Google removed all links to their site.

After a few days of receiving no search traffic whatsoever, the company who instigated this surrendered unconditionally and asked Google to put things back how they were originally.

The moral of this story is that Google provides a free service that is of immense value to the people at the other end of the link, and demanding that Google pay you for providing this service is both unreasonable and unwise.

Unfortunately, when the government steps in (as they have in Europe multiple times), it ends up not being "unwise" at all for the instigators.

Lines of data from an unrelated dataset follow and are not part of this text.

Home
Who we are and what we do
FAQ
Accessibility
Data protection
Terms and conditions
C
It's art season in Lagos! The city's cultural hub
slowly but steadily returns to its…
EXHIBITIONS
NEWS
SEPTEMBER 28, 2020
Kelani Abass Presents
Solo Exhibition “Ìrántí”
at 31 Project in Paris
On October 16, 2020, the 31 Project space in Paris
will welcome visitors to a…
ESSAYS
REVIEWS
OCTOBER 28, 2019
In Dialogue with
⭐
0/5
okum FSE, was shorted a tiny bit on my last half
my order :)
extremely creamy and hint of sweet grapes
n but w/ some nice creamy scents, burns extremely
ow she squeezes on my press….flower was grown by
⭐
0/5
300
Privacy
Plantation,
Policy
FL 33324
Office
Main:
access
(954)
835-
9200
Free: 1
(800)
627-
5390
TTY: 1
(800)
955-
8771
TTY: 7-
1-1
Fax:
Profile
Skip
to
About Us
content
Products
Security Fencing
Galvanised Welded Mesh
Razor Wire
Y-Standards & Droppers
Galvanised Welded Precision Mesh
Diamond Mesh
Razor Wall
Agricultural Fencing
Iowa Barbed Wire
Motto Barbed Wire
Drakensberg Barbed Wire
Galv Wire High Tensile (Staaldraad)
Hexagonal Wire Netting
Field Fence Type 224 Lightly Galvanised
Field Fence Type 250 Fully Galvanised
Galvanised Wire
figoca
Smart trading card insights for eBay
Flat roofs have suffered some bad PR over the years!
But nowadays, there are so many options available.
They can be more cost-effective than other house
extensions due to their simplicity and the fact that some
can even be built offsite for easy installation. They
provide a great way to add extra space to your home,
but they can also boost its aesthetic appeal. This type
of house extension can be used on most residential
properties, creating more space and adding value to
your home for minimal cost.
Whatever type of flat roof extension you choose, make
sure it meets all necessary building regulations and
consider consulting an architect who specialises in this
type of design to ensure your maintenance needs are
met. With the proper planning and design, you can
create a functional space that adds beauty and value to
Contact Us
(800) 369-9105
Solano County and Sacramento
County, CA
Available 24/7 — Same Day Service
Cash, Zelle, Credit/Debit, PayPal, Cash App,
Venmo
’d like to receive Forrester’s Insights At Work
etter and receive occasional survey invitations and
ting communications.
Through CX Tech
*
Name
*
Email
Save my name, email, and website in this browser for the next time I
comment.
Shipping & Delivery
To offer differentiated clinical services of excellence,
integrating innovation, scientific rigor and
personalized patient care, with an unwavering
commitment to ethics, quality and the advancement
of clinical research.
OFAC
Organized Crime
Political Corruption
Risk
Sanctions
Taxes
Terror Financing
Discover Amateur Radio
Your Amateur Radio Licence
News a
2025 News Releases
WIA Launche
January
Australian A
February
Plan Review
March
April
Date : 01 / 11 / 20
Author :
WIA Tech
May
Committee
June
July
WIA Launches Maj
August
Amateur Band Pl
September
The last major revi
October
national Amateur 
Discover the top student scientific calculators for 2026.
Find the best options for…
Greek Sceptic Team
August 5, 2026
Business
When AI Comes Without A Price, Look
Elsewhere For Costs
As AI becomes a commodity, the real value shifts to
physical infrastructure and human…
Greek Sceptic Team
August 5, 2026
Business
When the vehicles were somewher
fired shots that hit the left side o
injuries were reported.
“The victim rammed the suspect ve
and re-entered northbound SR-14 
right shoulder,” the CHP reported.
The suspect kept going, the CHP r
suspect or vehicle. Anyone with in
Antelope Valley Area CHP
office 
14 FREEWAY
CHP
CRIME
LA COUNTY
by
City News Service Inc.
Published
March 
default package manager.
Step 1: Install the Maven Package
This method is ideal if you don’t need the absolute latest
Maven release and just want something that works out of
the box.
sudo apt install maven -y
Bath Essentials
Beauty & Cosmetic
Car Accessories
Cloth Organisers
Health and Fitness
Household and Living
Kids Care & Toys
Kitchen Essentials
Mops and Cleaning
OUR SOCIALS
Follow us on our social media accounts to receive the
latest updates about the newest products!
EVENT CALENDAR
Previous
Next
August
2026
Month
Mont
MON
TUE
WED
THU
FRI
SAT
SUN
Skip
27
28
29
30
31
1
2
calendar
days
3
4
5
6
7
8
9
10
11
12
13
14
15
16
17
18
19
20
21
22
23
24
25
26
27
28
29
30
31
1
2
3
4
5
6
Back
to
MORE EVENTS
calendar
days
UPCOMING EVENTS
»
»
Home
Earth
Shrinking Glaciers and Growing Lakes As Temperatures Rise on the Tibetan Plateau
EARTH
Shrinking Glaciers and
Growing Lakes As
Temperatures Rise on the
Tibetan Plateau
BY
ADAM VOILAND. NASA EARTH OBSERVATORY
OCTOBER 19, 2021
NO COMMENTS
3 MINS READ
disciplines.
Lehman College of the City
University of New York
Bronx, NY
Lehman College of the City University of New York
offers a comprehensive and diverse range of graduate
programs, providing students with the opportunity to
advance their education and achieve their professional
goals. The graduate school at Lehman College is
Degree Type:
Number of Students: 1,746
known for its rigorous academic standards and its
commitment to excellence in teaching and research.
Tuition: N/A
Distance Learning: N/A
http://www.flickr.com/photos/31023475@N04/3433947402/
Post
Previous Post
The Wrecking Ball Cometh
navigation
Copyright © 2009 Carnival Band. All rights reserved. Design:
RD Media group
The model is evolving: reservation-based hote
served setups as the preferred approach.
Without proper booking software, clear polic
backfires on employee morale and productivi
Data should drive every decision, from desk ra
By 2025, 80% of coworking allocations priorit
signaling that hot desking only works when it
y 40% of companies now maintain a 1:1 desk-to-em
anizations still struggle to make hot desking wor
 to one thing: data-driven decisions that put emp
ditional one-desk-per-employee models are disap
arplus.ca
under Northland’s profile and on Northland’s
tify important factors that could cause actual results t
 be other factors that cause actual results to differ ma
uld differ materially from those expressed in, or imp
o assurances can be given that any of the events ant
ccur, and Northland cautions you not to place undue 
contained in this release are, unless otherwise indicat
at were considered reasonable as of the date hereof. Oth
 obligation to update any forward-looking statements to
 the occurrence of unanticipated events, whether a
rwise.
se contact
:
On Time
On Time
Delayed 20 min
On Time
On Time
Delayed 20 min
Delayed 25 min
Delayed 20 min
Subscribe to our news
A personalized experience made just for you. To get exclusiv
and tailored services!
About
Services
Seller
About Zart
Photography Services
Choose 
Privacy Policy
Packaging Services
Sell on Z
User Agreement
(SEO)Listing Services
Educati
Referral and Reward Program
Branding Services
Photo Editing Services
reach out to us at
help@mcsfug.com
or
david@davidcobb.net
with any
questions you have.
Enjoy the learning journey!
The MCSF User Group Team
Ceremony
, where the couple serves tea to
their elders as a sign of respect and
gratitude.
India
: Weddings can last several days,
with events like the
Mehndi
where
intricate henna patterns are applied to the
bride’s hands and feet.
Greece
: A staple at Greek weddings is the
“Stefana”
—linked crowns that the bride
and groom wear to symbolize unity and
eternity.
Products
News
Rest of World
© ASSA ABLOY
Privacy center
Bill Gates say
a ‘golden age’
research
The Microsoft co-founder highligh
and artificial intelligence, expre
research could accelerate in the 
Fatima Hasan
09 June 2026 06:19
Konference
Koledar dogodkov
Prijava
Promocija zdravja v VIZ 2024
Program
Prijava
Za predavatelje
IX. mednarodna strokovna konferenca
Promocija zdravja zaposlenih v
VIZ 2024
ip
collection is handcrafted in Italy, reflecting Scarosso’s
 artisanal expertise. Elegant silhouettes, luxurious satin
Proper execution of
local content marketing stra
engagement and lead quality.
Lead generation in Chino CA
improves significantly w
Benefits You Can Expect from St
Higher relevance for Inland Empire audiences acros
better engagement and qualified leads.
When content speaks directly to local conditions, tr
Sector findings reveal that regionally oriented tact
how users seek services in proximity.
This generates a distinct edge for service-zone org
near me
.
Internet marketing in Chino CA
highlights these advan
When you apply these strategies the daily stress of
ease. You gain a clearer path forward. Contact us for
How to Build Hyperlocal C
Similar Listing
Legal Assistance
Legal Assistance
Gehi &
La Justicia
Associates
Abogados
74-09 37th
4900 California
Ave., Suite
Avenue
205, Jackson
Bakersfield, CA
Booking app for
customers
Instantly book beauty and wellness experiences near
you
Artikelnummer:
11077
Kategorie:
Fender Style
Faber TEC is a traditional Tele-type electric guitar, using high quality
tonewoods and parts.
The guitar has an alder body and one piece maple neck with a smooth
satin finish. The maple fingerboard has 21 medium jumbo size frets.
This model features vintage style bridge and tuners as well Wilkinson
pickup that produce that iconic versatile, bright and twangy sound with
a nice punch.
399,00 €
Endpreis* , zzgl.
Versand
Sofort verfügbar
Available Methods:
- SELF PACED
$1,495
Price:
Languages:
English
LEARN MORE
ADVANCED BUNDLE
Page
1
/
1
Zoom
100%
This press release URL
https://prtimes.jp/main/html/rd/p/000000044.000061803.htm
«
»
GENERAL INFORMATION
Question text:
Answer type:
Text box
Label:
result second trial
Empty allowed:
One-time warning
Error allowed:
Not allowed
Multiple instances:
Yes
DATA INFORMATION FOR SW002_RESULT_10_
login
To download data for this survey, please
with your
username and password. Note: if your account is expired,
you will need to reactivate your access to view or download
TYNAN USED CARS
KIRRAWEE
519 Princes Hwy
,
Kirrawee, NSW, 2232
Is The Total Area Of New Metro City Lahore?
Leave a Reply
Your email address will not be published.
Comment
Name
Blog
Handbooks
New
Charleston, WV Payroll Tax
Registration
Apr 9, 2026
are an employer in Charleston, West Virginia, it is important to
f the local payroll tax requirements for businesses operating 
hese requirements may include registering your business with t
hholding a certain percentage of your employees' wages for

Something similar happened with French newspapers:

"Pay us for indexing our sites!"

"We don't want to engage in that transaction on those terms; if you wish, we will stop indexing your sites"

Then the French gov't steps in and effectively legislates that Google is legally obligated to engage in a transaction on the terms of the other party (and pulling out of the transaction is not an option). As I recall, the end result of this extortion was Google paying ~$70 million in what was effectively a protection racket (where the nominal purpose was to set up a fund to help French newspapers enter the digital age).

That was a voluntary settlement - details are here: http://www.theguardian.com/technology/2013/feb/01/google-52m...

The bottom line is that Google would rather do business than not, and £52m is not a painful expense for them here. I'm pretty sure that no European court could rule a company was obliged to engage in a transaction against its will, and would be unable to enforce this. Google have shown with China that they are willing to drop a nation if the terms offered are too onerous. They're not a public utility.

If France would never enforce the transaction, then why would Google pay $70m (and why would France say they would enforce the transaction in the first place)? Obviously it was technically voluntary, but if someone does something voluntarily under threat of bogus legal action, I'm really not seeing the difference from a protection racket.
You'd have to look at the settlement details to find out, but I believe the answer is that the settlement involves a lot of things Google wanted, like high-value adwords placement, and they expect to make a lot more money from that.
If that were the only consequence, this wouldn't be so problematic. But it makes linking to anything something you have to pay for with the author having no way to opt out. So any time you post a link you have to pay a fee, which is collected by a government agency.